Have you ever seen the face of a child when they receive an A for their work, test or on their report card? The moment is just precious. The joy and excitement and knowledge that they have done well is an affirmation of their effort and commitment to their work or task. Equally, mums and dads rejoice at their children achieving at this level and you see it in their pride and happiness for their child. Schools value students achieving A grades. We proudly share this news each year when we publish our Year 12 results. In 2019, 28.6% of all grades in Year 12 were an A with over 40 grades at A+, the equivalent of full marks. Society values the A grade and today greater emphasis and expectation is placed on students achieving an A.
About 10 years ago I was introduced to Benjamin Zander’s book The Art of Possibility in which Zander introduced the practice of Giving an A. Zander has been the chief conductor of the Boston Philharmonic Orchestra for the last 30 years and he teaches at several Colleges in the US. He introduced his practice of giving an A as a means of breaking a paradigm of seeing the A as a means to norm reference a class. In other words, only a small number of students can achieve the A and most will achieve a C and some will even achieve a D or E because someone has to come last. The idea that we would grade our students according to the normal distribution or bell curve with the mean being the C is very much part of our education system of the last century and no longer relevant.
Benjamin Zander developed this practice of giving an A to each of his students at the start of the year. He was searching for new methods to help his music students who operate in a competitive world of classical music. On the first day of class, he announces that everyone has already been given an A for the semester. Their responsibility however is to 1) document why they have earned that grade in a letter dated 12 months into the future describing how they have achieved the A and 2) act each day as an A student throughout the duration of the semester.
Giving each student an A on the first day of class has revolutionised his students’ lives. Benjamin Zander reports in his book that his students’ performance in the classroom and on stage improved significantly over their past performances. He was successful because he established a relationship based on how he values each student for their potential and capacity, he reinforces that from the beginning and inspires hope and excitement about being at the top of the class. The students become focused on what they want to be and want to achieve. They strive for excellence because that is what is expected from an A student. It completely switches the focus that students believe that they must prove to their teacher that they are worthy of an A.
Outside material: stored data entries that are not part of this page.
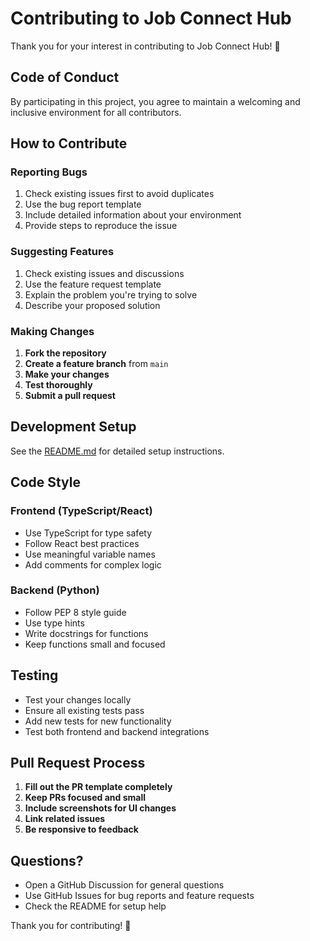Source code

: # Contributing to Job Connect Hub

Thank you for your interest in contributing to Job Connect Hub! 🎉

## Code of Conduct

By participating in this project, you agree to maintain a welcoming and inclusive environment for all contributors.

## How to Contribute

### Reporting Bugs

1. Check existing issues first to avoid duplicates
2. Use the bug report template
3. Include detailed information about your environment
4. Provide steps to reproduce the issue

### Suggesting Features

1. Check existing issues and discussions
2. Use the feature request template
3. Explain the problem you're trying to solve
4. Describe your proposed solution

### Making Changes

1. **Fork the repository**
2. **Create a feature branch** from `main`
3. **Make your changes**
4. **Test thoroughly**
5. **Submit a pull request**

## Development Setup

See the [README.md](../README.md) for detailed setup instructions.

## Code Style

### Frontend (TypeScript/React)
- Use TypeScript for type safety
- Follow React best practices
- Use meaningful variable names
- Add comments for complex logic

### Backend (Python)
- Follow PEP 8 style guide
- Use type hints
- Write docstrings for functions
- Keep functions small and focused

## Testing

- Test your changes locally
- Ensure all existing tests pass
- Add new tests for new functionality
- Test both frontend and backend integrations

## Pull Request Process

1. **Fill out the PR template completely**
2. **Keep PRs focused and small**
3. **Include screenshots for UI changes**
4. **Link related issues**
5. **Be responsive to feedback**

## Questions?

- Open a GitHub Discussion for general questions
- Use GitHub Issues for bug reports and feature requests
- Check the README for setup help

Thank you for contributing! 🙏 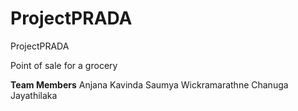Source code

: # ProjectPRADA
ProjectPRADA

Point of sale for a grocery

**Team Members**
Anjana Kavinda
Saumya Wickramarathne
Chanuga Jayathilaka
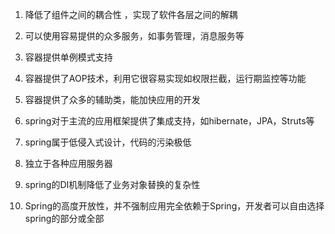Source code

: 1. 降低了组件之间的耦合性 ，实现了软件各层之间的解耦 

1. 可以使用容易提供的众多服务，如事务管理，消息服务等 

1. 容器提供单例模式支持 

1. 容器提供了AOP技术，利用它很容易实现如权限拦截，运行期监控等功能 

1. 容器提供了众多的辅助类，能加快应用的开发 

1. spring对于主流的应用框架提供了集成支持，如hibernate，JPA，Struts等 

1. spring属于低侵入式设计，代码的污染极低 

1. 独立于各种应用服务器 

1. spring的DI机制降低了业务对象替换的复杂性 

1. Spring的高度开放性，并不强制应用完全依赖于Spring，开发者可以自由选择spring的部分或全部 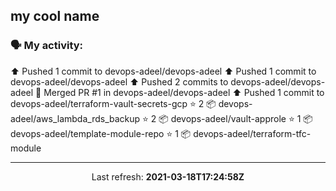 ## my cool name

### 🗣 My activity:

⬆️ Pushed 1 commit to devops-adeel/devops-adeel
⬆️ Pushed 1 commit to devops-adeel/devops-adeel
⬆️ Pushed 2 commits to devops-adeel/devops-adeel
🎉 Merged PR #1 in devops-adeel/devops-adeel
⬆️ Pushed 1 commit to devops-adeel/terraform-vault-secrets-gcp
⭐️ 2 📦 devops-adeel/aws_lambda_rds_backup
⭐️ 2 📦 devops-adeel/vault-approle
⭐️ 1 📦 devops-adeel/template-module-repo
⭐️ 1 📦 devops-adeel/terraform-tfc-module

---

<p align="center">
  Last refresh: 
  <b>2021-03-18T17:24:58Z</b>
</p>
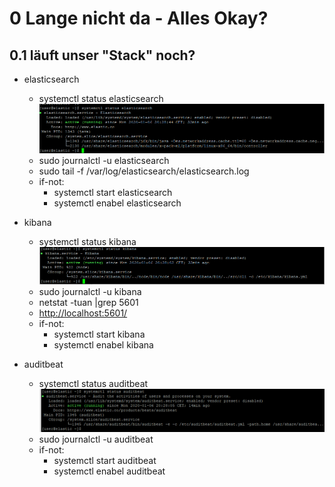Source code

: # 0 Lange nicht da - Alles Okay?
## 0.1 läuft unser "Stack" noch?
  * elasticsearch  
    *  systemctl status elasticsearch
    ![image](images/systemctl_elasticsearch.PNG)
     *  sudo journalctl -u elasticsearch
     *  sudo tail -f /var/log/elasticsearch/elasticsearch.log
     *  if-not: 
         *  systemctl start elasticsearch
         *  systemctl enabel elasticsearch

  * kibana   
     *  systemctl status kibana
      ![image](images/systemctl_kibana.PNG)
     *  sudo journalctl -u kibana
     *  netstat -tuan |grep 5601
     *  [http://localhost:5601/](http://localhost:5601/)
     *  if-not: 
         *  systemctl start kibana
         *  systemctl enabel kibana

  * auditbeat
    *  systemctl status auditbeat
    ![image](images/systemctl_auditbeat.PNG)
    *  sudo journalctl -u auditbeat
    *  if-not: 
         *  systemctl start auditbeat
         *  systemctl enabel auditbeat

## 
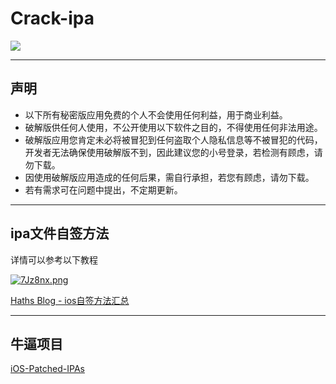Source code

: # Crack-ipa

![](https://camo.githubusercontent.com/d998c970a628f86b446487030e585281867ffe4c9971cff1693b772c493b4470/687474703a2f2f696d672e736869656c64732e696f2f636f636f61706f64732f702f5a585461626c65566965772e7376673f7374796c653d666c6174)

---

## 声明

- 以下所有秘密版应用免费的个人不会使用任何利益，用于商业利益。
- 破解版供任何人使用，不公开使用以下软件之目的，不得使用任何非法用途。
- 破解版应用您肯定未必将被冒犯到任何盗取个人隐私信息等不被冒犯的代码，开发者无法确保使用破解版不到，因此建议您的小号登录，若检测有顾虑，请勿下载。
- 因使用破解版应用造成的任何后果，需自行承担，若您有顾虑，请勿下载。
- 若有需求可在问题中提出，不定期更新。

---

## ipa文件自签方法

详情可以参考以下教程

[![7Jz8nx.png](https://s4.ax1x.com/2022/01/15/7Jz8nx.png)]()

[Haths Blog - ios自签方法汇总](https://blog.haths.net/146/)

---
## 牛逼项目
[iOS-Patched-IPAs]( https://github.com/Netskao/iOS-Patched-IPAs)

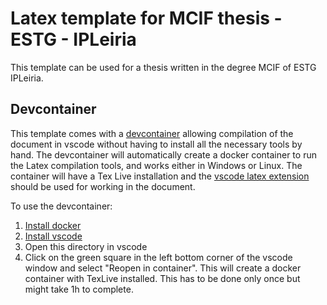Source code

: # Latex template for MCIF thesis - ESTG - IPLeiria

This template can be used for a thesis written in the degree MCIF of ESTG IPLeiria.

## Devcontainer

This template comes with a [devcontainer](https://code.visualstudio.com/docs/devcontainers/containers) allowing compilation of the document in vscode without having to install all the necessary tools by hand. The devcontainer will automatically create a docker container to run the Latex compilation tools, and works either in Windows or Linux. The container will have a Tex Live installation and the [vscode latex extension](https://marketplace.visualstudio.com/items?itemName=James-Yu.latex-workshop) should be used for working in the document. 

To use the devcontainer:

1. [Install docker](https://docs.docker.com/engine/install/)
2. [Install vscode](https://code.visualstudio.com/download)
3. Open this directory in vscode
4. Click on the green square in the left bottom corner of the vscode window and select "Reopen in container". This will create a docker container with TexLive installed. This has to be done only once but might take 1h to complete.

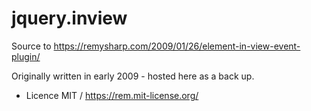 # jquery.inview

Source to https://remysharp.com/2009/01/26/element-in-view-event-plugin/

Originally written in early 2009 - hosted here as a back up.

- Licence MIT / https://rem.mit-license.org/
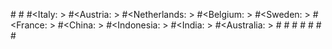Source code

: #<to do: upload project>
#<to do: Germany: >
#<Italy: >
#<Austria: >
#<Netherlands: >
#<Belgium: >
#<Sweden: >
#<France: >
#<China: >
#<Indonesia: >
#<India: >
#<Australia: >
#<US NY: >
#<US TX: >
#<US MD: >
#<US MA: >
#<US SC: >
#<US TN: >
#<List continuation>
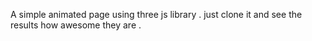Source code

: A simple animated page using three js library . just clone it and see the results how awesome they are .
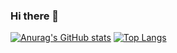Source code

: ### Hi there 👋

[![Anurag's GitHub stats](https://github-readme-stats.vercel.app/api?username=amoralchik&theme=github_dark&show_icons=true&count_private=true)](https://github.com/anuraghazra/github-readme-stats)
[![Top Langs](https://github-readme-stats.vercel.app/api/top-langs/?username=amoralchik&theme=github_dark&show_icons=true&layout=compact)](https://github.com/anuraghazra/github-readme-stats)
<!--
**Amoralchik/Amoralchik** is a ✨ _special_ ✨ repository because its `README.md` (this file) appears on your GitHub profile.

Here are some ideas to get you started:

- 🔭 I’m currently working on ...
- 🌱 I’m currently learning ...
- 👯 I’m looking to collaborate on ...
- 🤔 I’m looking for help with ...
- 💬 Ask me about ...
- 📫 How to reach me: ...
- 😄 Pronouns: ...
- ⚡ Fun fact: ...
-->
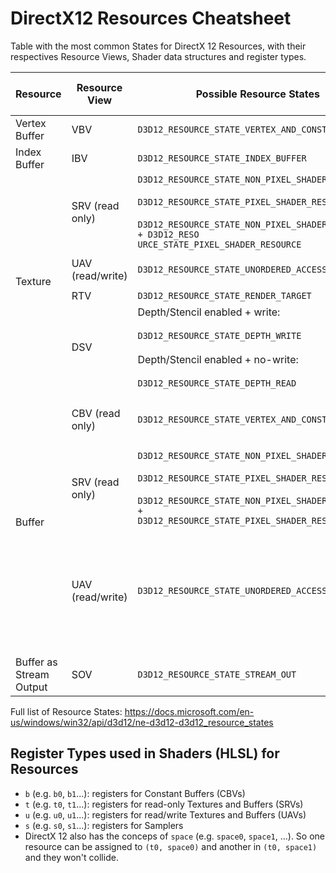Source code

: # DirectX12 Resources Cheatsheet

Table with the most common States for DirectX 12 Resources, with their respectives Resource Views, Shader data structures and register types.

<!--
<table>
    <thead>
        <tr>
            <th>Layer 1</th>
            <th>Layer 2</th>
            <th>Layer 3</th>
        </tr>
    </thead>
    <tbody>
        <tr>
            <td rowspan=4>L1 Name</td>
            <td rowspan=2>L2 Name A</td>
            <td>L3 Name A</td>
        </tr>
        <tr>
            <td>L3 Name B</td>
        </tr>
        <tr>
            <td rowspan=2>L2 Name B</td>
            <td>L3 Name C</td>
        </tr>
        <tr>
            <td>L3 Name D</td>
        </tr>
    </tbody>
</table>
-->

<table>
    <thead>
        <tr>
            <th>Resource</th>
            <th>Resource View</th>
            <th>Possible Resource States</th>
            <th>Shader (HLSL)</th>
            <th>Shader Register Type</th>
        </tr>
    </thead>
    <tbody>
        <!-- VERTEX BUFFER -->
        <tr>
            <td>Vertex Buffer</td>
            <td>VBV</td>
            <td><code>D3D12_RESOURCE_STATE_VERTEX_AND_CONSTANT_BUFFER</code></td>
            <td>-</td>
            <td> </td>
        </tr>
        <!-- INDEX BUFFER -->
        <tr>
            <td>Index Buffer</td>
            <td>IBV</td>
            <td><code>D3D12_RESOURCE_STATE_INDEX_BUFFER</code></td>
            <td>-</td>
            <td> </td>
        </tr>
        <!-- TEXTURE -->
        <tr>
            <td rowspan=4>Texture</td>
            <td>SRV (read only)</td>
            <td><code>D3D12_RESOURCE_STATE_NON_PIXEL_SHADER_RESOURCE</code> <br><br> <code>D3D12_RESOURCE_STATE_PIXEL_SHADER_RESOURCE</code> <br><br> <code>D3D12_RESOURCE_STATE_NON_PIXEL_SHADER_RESOURCE + D3D12_RESO
URCE_STATE_PIXEL_SHADER_RESOURCE</code></td>
            <td><code>Texture&lt;type&gt;</code></td>
            <td><code>t</code></td>
        </tr>
        <tr>
            <td>UAV (read/write)</td>
            <td><code>D3D12_RESOURCE_STATE_UNORDERED_ACCESS</code></td>
            <td><code>RWTexture&lt;type&gt;</code> <br><br> <code>RasterizerOrderedTexture&lt;type&gt</code></td>
            <td><code>u</code></td>
        </tr>
        <tr>
            <td>RTV</td>
            <td><code>D3D12_RESOURCE_STATE_RENDER_TARGET</code></td>
            <td>-<type></td>
            <td> </td>
        </tr>
        <tr>
            <td>DSV</td>
            <td>Depth/Stencil enabled + write: <br><br> <code>D3D12_RESOURCE_STATE_DEPTH_WRITE</code> <br><br> Depth/Stencil enabled + no-write: <br><br> <code>D3D12_RESOURCE_STATE_DEPTH_READ</code></td>
            <td>-<type></td>
            <td> </td>
        </tr>
        <!-- BUFFER -->
        <tr>
            <td rowspan=3>Buffer</td>
            <td>CBV (read only)</td>
            <td><code>D3D12_RESOURCE_STATE_VERTEX_AND_CONSTANT_BUFFER</code></td>
            <td><code>cbuffer {members}</code> <br><br> <code>tbuffer {members}</code> <br><br> <code>ConstantBuffer&lt;struct&gt;</code></td>
            <td><code>b</code></td>
        </tr>
        <tr>
            <td>SRV (read only)</td>
            <td><code>D3D12_RESOURCE_STATE_NON_PIXEL_SHADER_RESOURCE</code> <br><br> <code>D3D12_RESOURCE_STATE_PIXEL_SHADER_RESOURCE</code> <br><br> <code>D3D12_RESOURCE_STATE_NON_PIXEL_SHADER_RESOURCE +
D3D12_RESOURCE_STATE_PIXEL_SHADER_RESOURCE</code></td>
            <td><code>Buffer&lt;type&gt;</code> <br><br> <code>StructuredBuffer&lt;struct&gt;</code> <br><br> <code>ByteAddressBuffer</code></td>
            <td><code>t</code></td>
        </tr>
        <tr>
            <td>UAV (read/write)</td>
            <td><code>D3D12_RESOURCE_STATE_UNORDERED_ACCESS</code></td>
            <td><code>RWBuffer&lt;type&gt;</code> <br><br> <code>RWStructuredBuffer&lt;struct&gt;</code> <br><br> <code>RWByteAddressBuffer</code> <br><br> <code>RasterizerOrderedBuffer&lt;type&gt;</code> <br><br> <code>RasterizerOrderedStructuredBuffer&lt;struct&gt;</code> <br><br> <code>RasterizerOrderedByteAddressBuffer</code></td>
            <td><code>u</code></td>
        </tr>
        <!-- BUFFER AS STREAM OUTPUT -->
        <tr>
            <td>Buffer as Stream Output</td>
            <td>SOV</td>
            <td><code>D3D12_RESOURCE_STATE_STREAM_OUT</code></td>
            <td>-</td>
            <td> </td>
        </tr>
    </tbody>
</table>

Full list of Resource States: https://docs.microsoft.com/en-us/windows/win32/api/d3d12/ne-d3d12-d3d12_resource_states

## Register Types used in Shaders (HLSL) for Resources

- `b` (e.g. `b0`, `b1`...): registers for Constant Buffers (CBVs)
- `t` (e.g. `t0`, `t1`...): registers for read-only Textures and Buffers (SRVs)
- `u` (e.g. `u0`, `u1`...): registers for read/write Textures and Buffers (UAVs)
- `s` (e.g. `s0`, `s1`...): registers for Samplers
- DirectX 12 also has the conceps of `space` (e.g. `space0`, `space1`, ...). So one resource can be assigned to `(t0, space0)` and another in `(t0, space1)` and they won't collide.
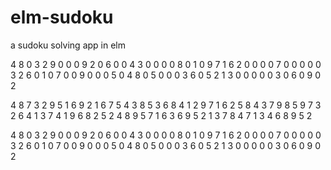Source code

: # elm-sudoku

a sudoku solving app in elm

4 8 0 3 2 9 0 0 0
9 2 0 6 0 0 4 3 0
0 0 0 8 0 1 0 9 7
1 6 2 0 0 0 0 7 0
0 0 0 0 3 2 6 0 1
0 7 0 0 9 0 0 0 5
0 4 8 0 5 0 0 0 3
6 0 5 2 1 3 0 0 0
0 0 3 0 6 0 9 0 2

4 8 7 3 2 9 5 1 6
9 2 1 6 7 5 4 3 8
5 3 6 8 4 1 2 9 7
1 6 2 5 8 4 3 7 9
8 5 9 7 3 2 6 4 1
3 7 4 1 9 6 8 2 5
2 4 8 9 5 7 1 6 3
6 9 5 2 1 3 7 8 4
7 1 3 4 6 8 9 5 2


4 8 0 3 2 9 0 0 0 9 2 0 6 0 0 4 3 0 0 0 0 8 0 1 0 9 7 1 6 2 0 0 0 0 7 0 0 0 0 0 3 2 6 0 1 0 7 0 0 9 0 0 0 5 0 4 8 0 5 0 0 0 3 6 0 5 2 1 3 0 0 0 0 0 3 0 6 0 9 0 2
The Art of Possibility is to see life through a lens which opens a gate for everyone to be successful. It focusses on our strengths and our uniqueness. There are no negative thoughts in this strategy. How many times have you heard a student saying that their worst subject is Mathematics, only to have this statement reinforced by a parent who says that they were never any good at Mathematics either? I understand why parents might say that to support their child, but it reinforces the negative thought of situation hopeless (“I wasn’t any good either”), or to consider another approach of what a glorious opportunity for you to be better than me because you can actually understand it.
At Cardijn we are constantly looking at strategies for supporting students to be at their best. Our slogan is “Inspiring the Best”. That means a deep belief in the Art of Possibility and that we should all start the year with a guaranteed A grade, but only if we can describe what that might look like at the end of the year and that we conduct, commit and work as an A grade student throughout the year. Anything is possible and therefore A grades will continue to rise at Cardijn.